Inspiration
I was very frustrated with the speed as well as the time and disk space that modern disassemblers take when it comes to creating readable assembly from an executable. With slightly faster disassemblers priced a ridiculous amount, it seemed very difficult to have a tool that is free, open-source, and is able to make light-work of a executable when I needed it to.
What it does
lzd uses a lazy region-based disassembling technique, where instead of disassembling the entire binary, it is parsed into smaller regions that are then passed to worker threads that specifically handle that region and disassemble it asynchronously. Additionally lzd can parse symbols, as well as strings and tokens even quicker, allowing for users to provide a binary and have a disassembly within milliseconds.
How we built it
I build lzd using c17, ncurses (a terminal-based-ui library) as well as capstone (decoding engine).
Challenges we ran into
When using capstone as a github submodule, there were various issues with linking and Makefile mis-interpreting which library was to be linked (apt or vendor/), causing me to spend roughly 2 hours attempting to fix the build issue. This reduced the amount of time I could have spent making extra features and improving my program.

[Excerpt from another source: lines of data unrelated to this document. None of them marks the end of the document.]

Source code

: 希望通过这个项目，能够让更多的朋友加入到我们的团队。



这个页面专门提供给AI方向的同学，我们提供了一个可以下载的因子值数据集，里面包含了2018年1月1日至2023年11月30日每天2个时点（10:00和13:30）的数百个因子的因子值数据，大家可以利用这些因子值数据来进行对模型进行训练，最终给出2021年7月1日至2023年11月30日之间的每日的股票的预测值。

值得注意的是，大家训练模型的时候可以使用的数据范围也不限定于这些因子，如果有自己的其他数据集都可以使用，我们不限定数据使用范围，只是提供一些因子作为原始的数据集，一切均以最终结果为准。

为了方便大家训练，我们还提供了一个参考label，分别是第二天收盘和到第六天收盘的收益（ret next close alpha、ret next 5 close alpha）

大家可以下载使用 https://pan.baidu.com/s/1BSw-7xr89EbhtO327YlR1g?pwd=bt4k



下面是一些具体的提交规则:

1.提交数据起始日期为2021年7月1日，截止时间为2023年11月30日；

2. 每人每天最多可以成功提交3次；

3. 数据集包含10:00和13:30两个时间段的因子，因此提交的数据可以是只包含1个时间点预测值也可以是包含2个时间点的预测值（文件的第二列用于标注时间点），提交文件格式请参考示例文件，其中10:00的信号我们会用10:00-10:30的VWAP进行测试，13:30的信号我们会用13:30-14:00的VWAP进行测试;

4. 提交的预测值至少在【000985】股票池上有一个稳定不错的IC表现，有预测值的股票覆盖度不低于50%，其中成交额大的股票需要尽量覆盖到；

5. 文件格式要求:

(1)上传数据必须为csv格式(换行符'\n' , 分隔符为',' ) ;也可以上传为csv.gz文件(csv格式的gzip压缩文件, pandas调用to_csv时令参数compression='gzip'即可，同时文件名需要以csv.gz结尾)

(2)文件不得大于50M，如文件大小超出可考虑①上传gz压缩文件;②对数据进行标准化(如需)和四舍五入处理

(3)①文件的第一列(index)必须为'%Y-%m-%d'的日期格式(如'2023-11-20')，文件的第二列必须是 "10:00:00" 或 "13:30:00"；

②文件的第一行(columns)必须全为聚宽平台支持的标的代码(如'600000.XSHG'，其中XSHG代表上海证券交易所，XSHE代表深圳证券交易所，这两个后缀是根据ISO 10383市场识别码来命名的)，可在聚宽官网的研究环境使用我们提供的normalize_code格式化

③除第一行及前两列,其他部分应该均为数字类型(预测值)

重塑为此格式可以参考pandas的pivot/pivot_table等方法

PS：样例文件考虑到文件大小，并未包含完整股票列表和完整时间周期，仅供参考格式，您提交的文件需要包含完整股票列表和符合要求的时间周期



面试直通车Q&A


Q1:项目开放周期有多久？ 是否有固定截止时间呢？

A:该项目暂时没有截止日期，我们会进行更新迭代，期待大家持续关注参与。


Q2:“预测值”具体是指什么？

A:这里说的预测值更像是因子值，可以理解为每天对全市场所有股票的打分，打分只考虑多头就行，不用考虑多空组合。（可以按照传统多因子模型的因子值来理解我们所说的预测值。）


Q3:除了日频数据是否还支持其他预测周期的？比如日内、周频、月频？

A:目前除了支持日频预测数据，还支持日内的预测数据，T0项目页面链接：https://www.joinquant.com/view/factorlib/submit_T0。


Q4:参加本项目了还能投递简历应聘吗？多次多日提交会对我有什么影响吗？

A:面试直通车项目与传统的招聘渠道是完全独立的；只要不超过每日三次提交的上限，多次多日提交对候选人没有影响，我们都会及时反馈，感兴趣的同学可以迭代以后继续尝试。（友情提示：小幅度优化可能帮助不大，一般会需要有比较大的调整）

Accomplishments that we're proud of
This is a posix compliant software that can disassemble any elf-based executable regardless of the home system being unix-based or not. In comparison to competitors like Ghidra or IDA (which costs a ridiculous amount), lzd is a simple, fast, and efficient solution that runs using 1/20th the memory and disk space required per executable, while also being able to disassemble in a fraction of a second.
What we learned
Take things piece by piece and break them down into smaller digestible chunks so that my progress is more developmental and slow instead of sporadic. This took a large toll on my time and effort when it came to writing and figuring out some of the code required for this project.

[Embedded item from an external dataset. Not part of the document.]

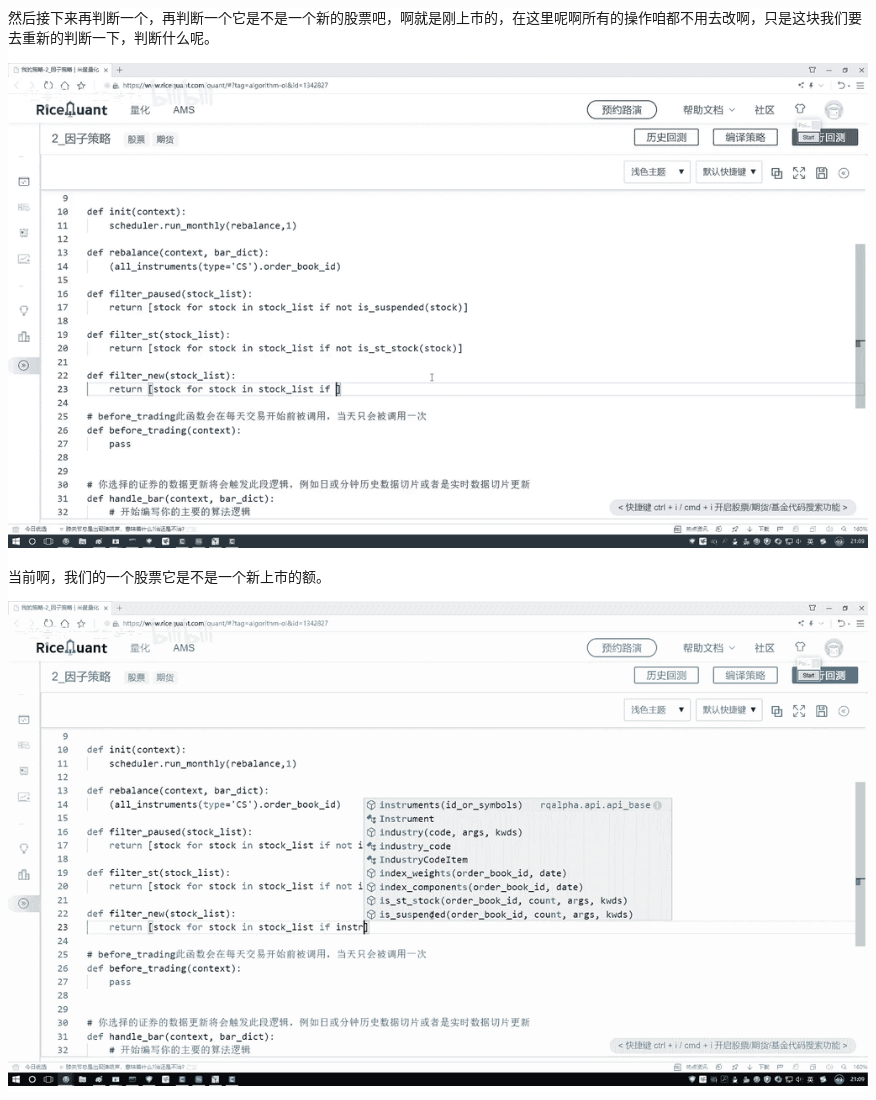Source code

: 然后接下来再判断一个，再判断一个它是不是一个新的股票吧，啊就是刚上市的，在这里呢啊所有的操作咱都不用去改啊，只是这块我们要去重新的判断一下，判断什么呢。



![](img/4df0acbdd1d4ec1eabde92eaea7ae74e_23.png)

当前啊，我们的一个股票它是不是一个新上市的额。

![](img/4df0acbdd1d4ec1eabde92eaea7ae74e_25.png)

What's next for The Lazy Disassembler
I simply wish I had more time to be able to improve the project even more to add things like semantic analysis (e.g. replacing target names and properly decompiling recognized opcode sequences), target more little-endian based architectures (powerpc & risc-v64) as well as target dwarf and runpe executables so that the program that is posix-compliant can read any operating systems binaries regardless of it being the home system. All of these I will end up doing since this is a project I have wanted to make for a while now and have finally got the time to do so.